[[ RECORDS FOR PROCESSING open ]]
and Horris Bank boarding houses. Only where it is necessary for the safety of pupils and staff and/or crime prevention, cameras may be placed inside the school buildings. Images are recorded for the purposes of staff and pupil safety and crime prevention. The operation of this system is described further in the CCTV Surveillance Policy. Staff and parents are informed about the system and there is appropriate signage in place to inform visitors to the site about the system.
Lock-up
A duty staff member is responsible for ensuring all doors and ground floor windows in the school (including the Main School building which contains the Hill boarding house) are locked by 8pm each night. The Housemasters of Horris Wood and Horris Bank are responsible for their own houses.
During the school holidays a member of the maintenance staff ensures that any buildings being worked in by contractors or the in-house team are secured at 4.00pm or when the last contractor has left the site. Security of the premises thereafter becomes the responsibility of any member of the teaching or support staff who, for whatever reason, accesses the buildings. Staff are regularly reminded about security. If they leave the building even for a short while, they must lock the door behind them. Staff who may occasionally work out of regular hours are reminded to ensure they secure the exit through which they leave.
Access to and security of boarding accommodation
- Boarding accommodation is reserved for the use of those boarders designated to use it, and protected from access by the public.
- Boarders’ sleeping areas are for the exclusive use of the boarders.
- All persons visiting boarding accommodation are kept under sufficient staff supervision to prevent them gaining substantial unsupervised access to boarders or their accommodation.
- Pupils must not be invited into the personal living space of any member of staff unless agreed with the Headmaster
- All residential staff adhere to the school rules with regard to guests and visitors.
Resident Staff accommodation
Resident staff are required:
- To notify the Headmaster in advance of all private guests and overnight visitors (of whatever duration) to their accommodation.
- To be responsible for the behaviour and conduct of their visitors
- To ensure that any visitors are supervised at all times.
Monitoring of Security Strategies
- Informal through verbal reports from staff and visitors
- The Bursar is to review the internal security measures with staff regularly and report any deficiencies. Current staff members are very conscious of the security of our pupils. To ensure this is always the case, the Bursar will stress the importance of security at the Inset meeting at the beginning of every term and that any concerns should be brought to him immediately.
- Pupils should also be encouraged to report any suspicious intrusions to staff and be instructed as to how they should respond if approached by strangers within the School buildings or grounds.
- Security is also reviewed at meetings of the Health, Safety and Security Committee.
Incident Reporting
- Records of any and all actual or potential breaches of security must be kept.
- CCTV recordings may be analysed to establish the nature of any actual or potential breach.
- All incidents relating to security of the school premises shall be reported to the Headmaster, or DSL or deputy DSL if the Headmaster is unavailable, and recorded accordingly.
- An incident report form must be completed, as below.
[[ RECORDS FOR PROCESSING closed ]]
[[ RECORDS FOR PROCESSING open ]]
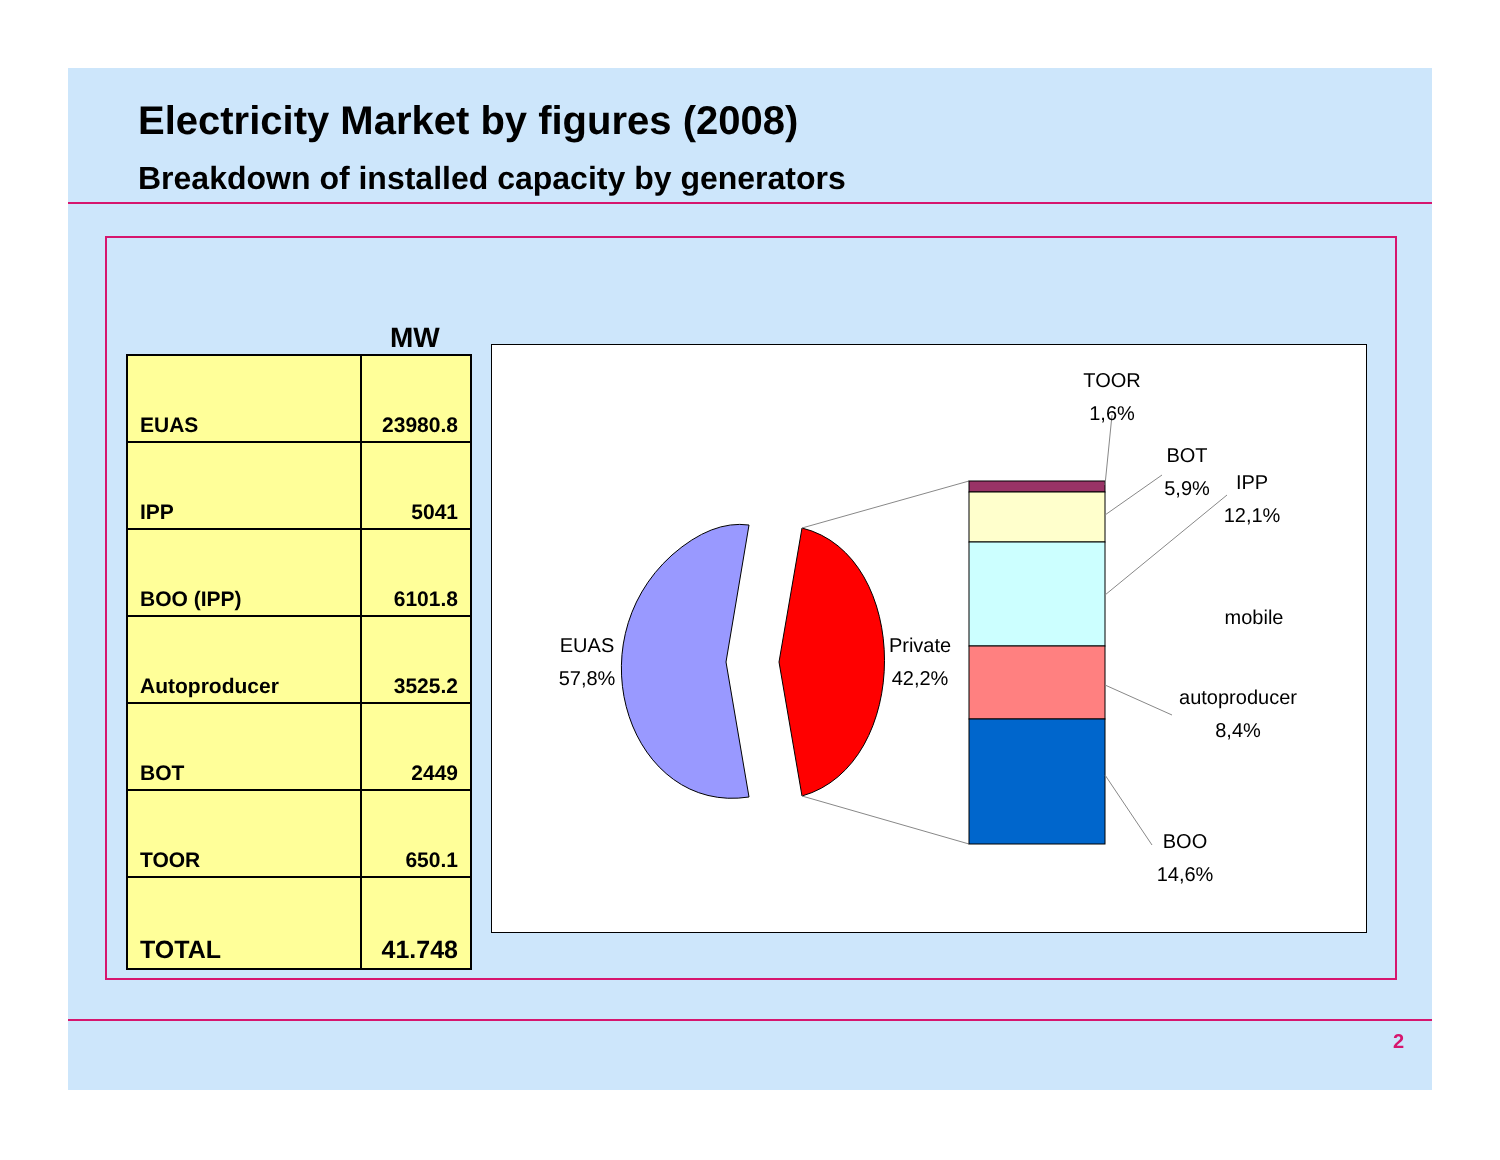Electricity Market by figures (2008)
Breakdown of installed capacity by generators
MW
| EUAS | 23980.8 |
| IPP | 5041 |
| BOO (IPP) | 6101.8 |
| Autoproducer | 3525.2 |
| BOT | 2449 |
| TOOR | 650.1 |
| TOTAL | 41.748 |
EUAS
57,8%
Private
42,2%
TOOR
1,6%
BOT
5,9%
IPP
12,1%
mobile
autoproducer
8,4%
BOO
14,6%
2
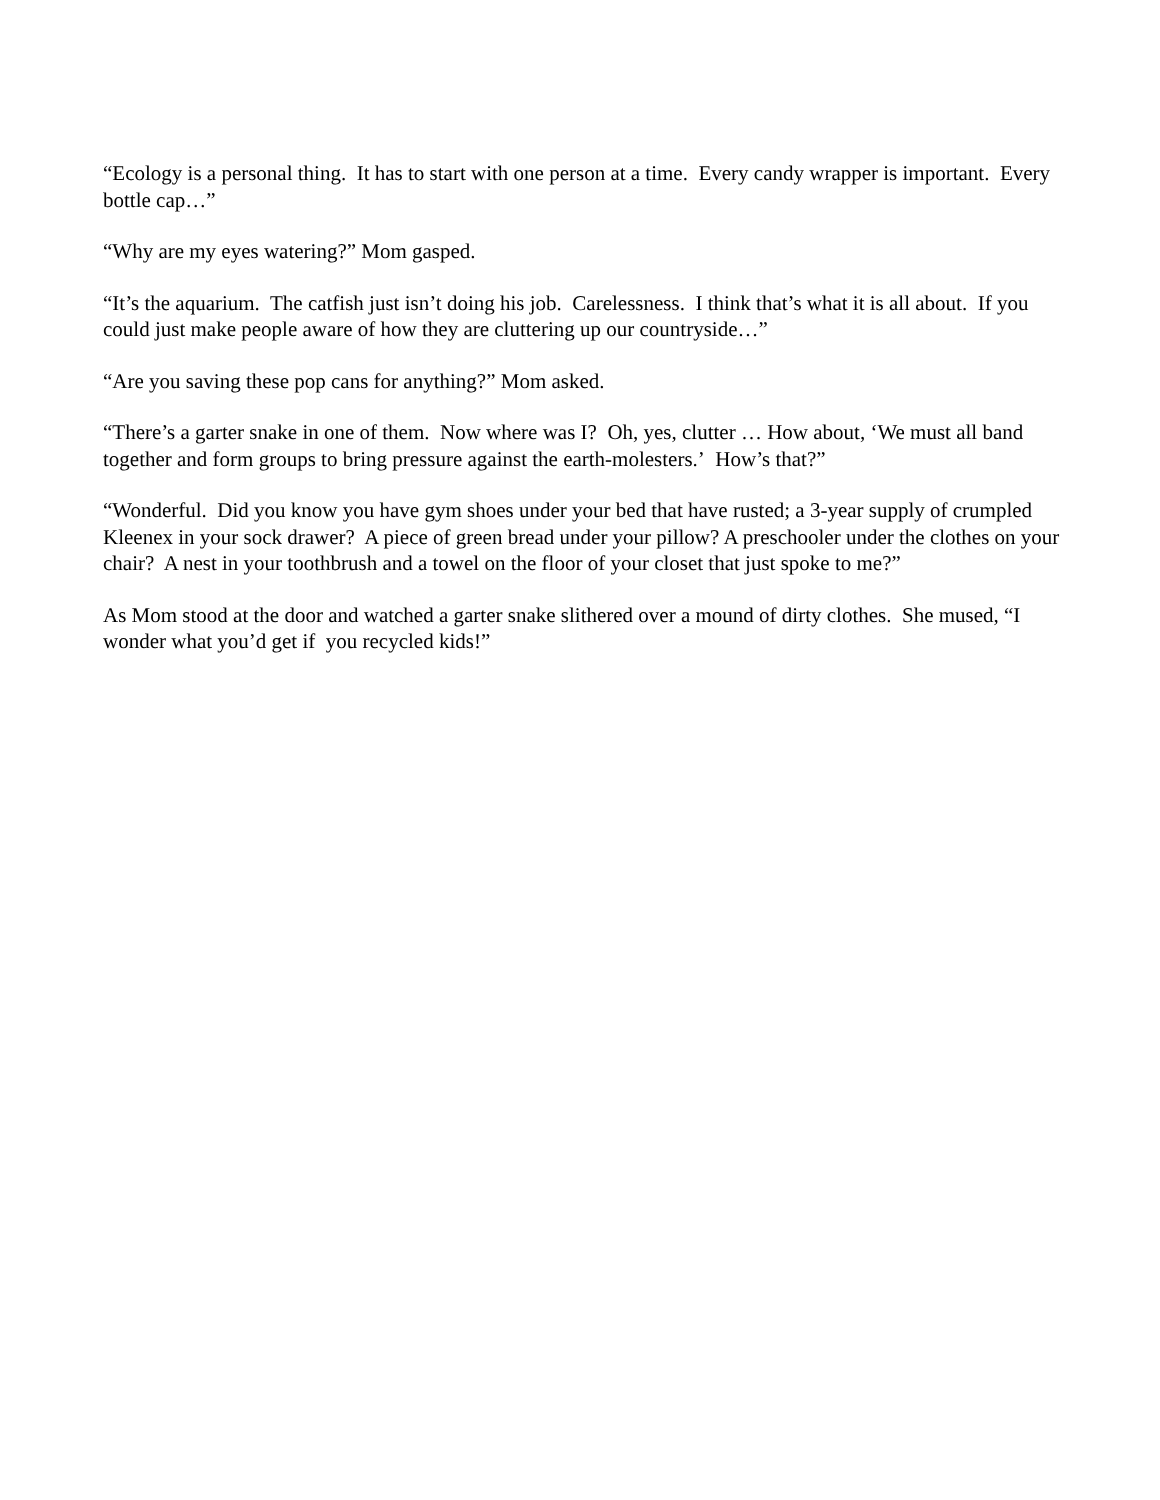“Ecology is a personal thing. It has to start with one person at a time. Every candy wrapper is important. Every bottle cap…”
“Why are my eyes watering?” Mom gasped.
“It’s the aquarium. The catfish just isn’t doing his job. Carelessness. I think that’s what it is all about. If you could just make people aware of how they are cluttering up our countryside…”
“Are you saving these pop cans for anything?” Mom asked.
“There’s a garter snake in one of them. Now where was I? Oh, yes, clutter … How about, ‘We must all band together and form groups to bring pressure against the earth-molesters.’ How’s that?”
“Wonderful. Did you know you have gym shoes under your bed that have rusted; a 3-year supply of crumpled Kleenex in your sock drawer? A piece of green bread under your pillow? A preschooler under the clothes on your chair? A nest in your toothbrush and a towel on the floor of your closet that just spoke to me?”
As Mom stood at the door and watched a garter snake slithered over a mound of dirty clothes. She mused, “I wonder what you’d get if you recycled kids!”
[[ RECORDS FOR PROCESSING closed ]]
TASK OBJECTIVE:
Leaving every picture aside, reproduce exactly the lines above from the one with "TOOR | 650.1 |" up to and including the one with "garter snake in", and no others.

SOLVED PROBLEM:
| TOOR | 650.1 |
| TOTAL | 41.748 |
EUAS
57,8%
Private
42,2%
TOOR
1,6%
BOT
5,9%
IPP
12,1%
mobile
autoproducer
8,4%
BOO
14,6%
2
“Ecology is a personal thing. It has to start with one person at a time. Every candy wrapper is important. Every bottle cap…”
“Why are my eyes watering?” Mom gasped.
“It’s the aquarium. The catfish just isn’t doing his job. Carelessness. I think that’s what it is all about. If you could just make people aware of how they are cluttering up our countryside…”
“Are you saving these pop cans for anything?” Mom asked.
“There’s a garter snake in one of them. Now where was I? Oh, yes, clutter … How about, ‘We must all band together and form groups to bring pressure against the earth-molesters.’ How’s that?”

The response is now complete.